<<<<

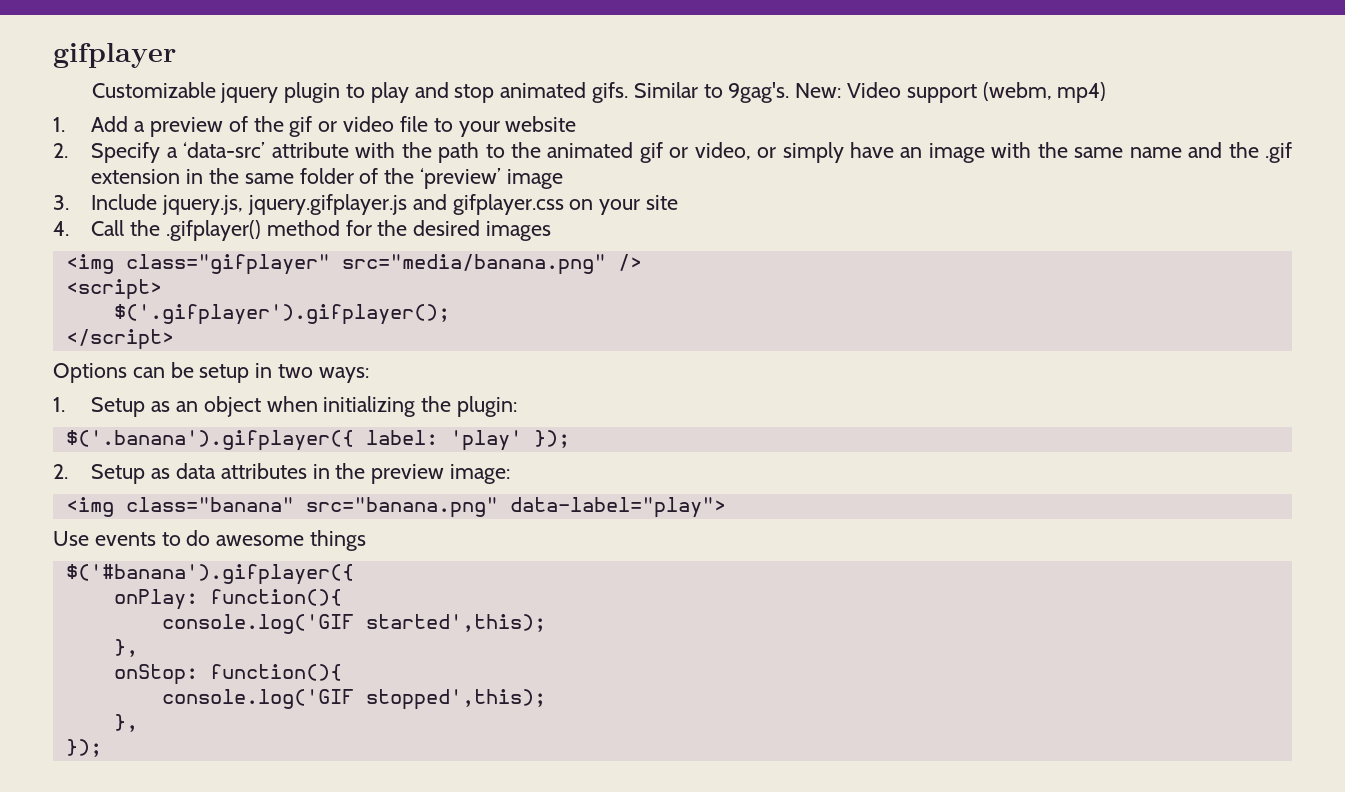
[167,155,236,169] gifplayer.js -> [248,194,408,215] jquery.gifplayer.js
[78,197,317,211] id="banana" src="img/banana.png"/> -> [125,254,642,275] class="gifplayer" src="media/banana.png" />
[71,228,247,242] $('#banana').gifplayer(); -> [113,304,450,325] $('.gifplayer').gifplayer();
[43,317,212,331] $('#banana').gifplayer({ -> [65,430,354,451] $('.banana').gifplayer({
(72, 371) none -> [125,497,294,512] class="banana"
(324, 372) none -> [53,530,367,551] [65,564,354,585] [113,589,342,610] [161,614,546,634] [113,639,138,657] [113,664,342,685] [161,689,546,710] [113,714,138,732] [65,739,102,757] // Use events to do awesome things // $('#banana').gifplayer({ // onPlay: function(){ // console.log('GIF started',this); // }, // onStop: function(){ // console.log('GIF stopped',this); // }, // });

>>>>
<<<<

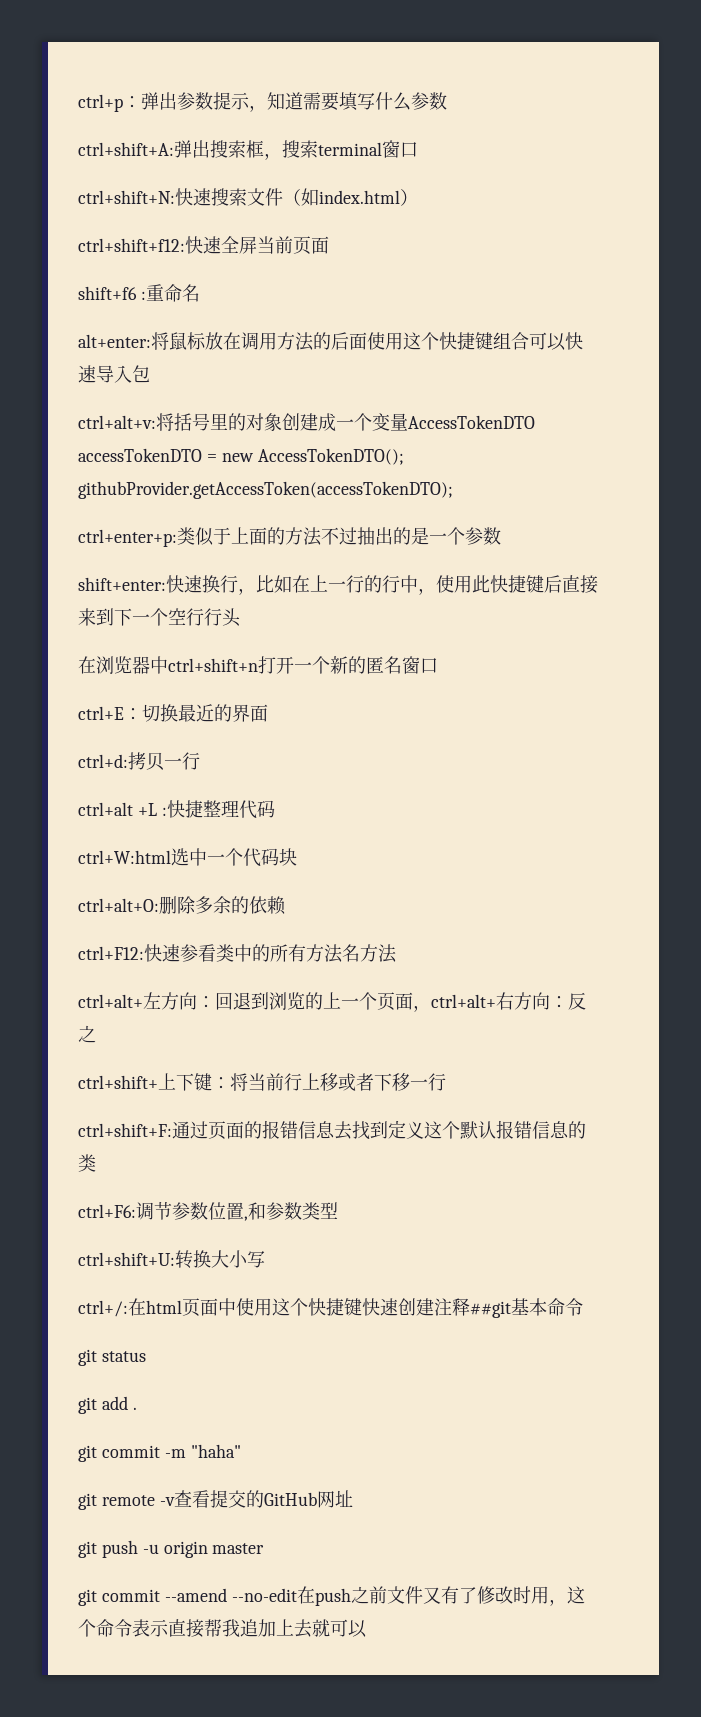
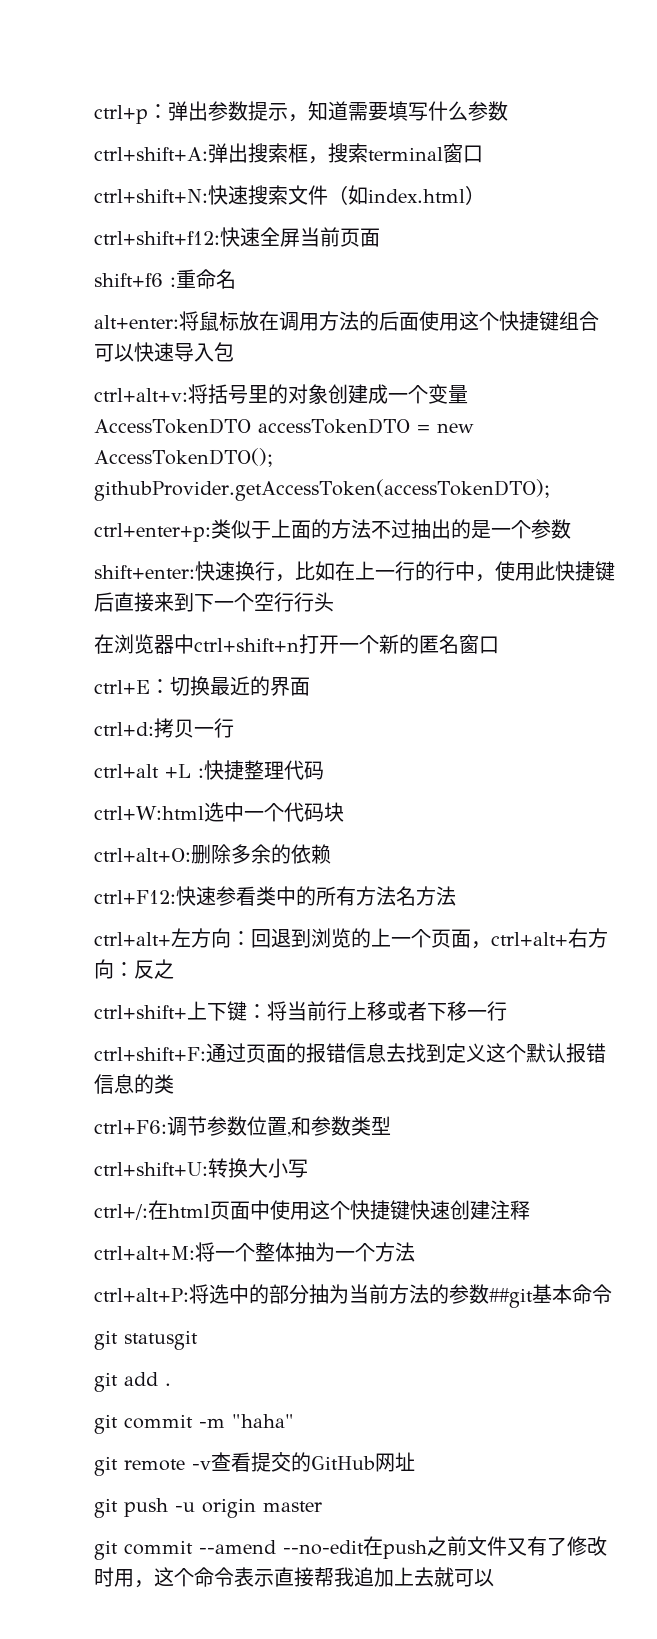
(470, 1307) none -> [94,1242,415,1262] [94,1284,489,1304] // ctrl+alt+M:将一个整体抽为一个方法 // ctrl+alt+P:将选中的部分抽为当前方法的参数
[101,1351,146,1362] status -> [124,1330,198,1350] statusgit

>>>>

**Action item:** How many lines of the entries include the string "banana"? Answer with a number and no other words.

**Result of the task:** 5